I visited in Victoria, saw that it was an impossible field for work; then I went to Vancouver and opened a studio, first giving an exhibition of the work I had done in France.

People came, lifted their eyes to the walls—laughed!

“You always were one for joking—this is small children’s work! Where is your own?” they said.

“This is my own work—the new way.”

Perplexed, angry, they turned away, missing the old detail by which they had been able to find their way in painting. They couldn’t see the forest for looking at the trees.

“The good old camera cannot lie. That’s what we like, it shows everything,” said the critics. This bigger, freer seeing now seemed so ordinary and sensible to me, so entirely sane! It could not have hurt me more had they thrown stones. My painting was not outlandish. It was not even ultra.

The Vancouver schools in which I had taught refused to employ me again. A few of my old pupils came to my classes out of pity,—their money burnt me. Friends I had thought sincere floated into my studio for idle chatter; they did not mention painting, kept their eyes averted from the walls, while talking to me.

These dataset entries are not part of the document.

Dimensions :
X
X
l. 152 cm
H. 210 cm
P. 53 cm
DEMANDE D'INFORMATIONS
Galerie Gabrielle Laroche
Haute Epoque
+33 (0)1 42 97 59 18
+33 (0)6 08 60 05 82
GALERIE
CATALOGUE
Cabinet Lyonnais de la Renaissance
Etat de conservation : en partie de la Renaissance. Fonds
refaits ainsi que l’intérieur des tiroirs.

In spite of all the insult and scorn shown to my new work I was not ashamed of it. It was neither monstrous, disgusting nor indecent; it had brighter, cleaner colour, simpler form, more intensity. What would Westerners have said of some of the things exhibited in Paris—nudes, monstrosities, a striving after the extraordinary, the bizarre, to arrest attention. Why should simplification to express depth, breadth and volume appear to the West as indecent, as nakedness? People did not want to see beneath surfaces. The West was ultra-conservative. They had transported their ideas at the time of their migration, a generation or two back. They forgot that England, even conservative England, had crept forward since then; but these Western settlers had firmly adhered to their old, old, outworn methods and, seeing beloved England as it had been, they held to their old ideals.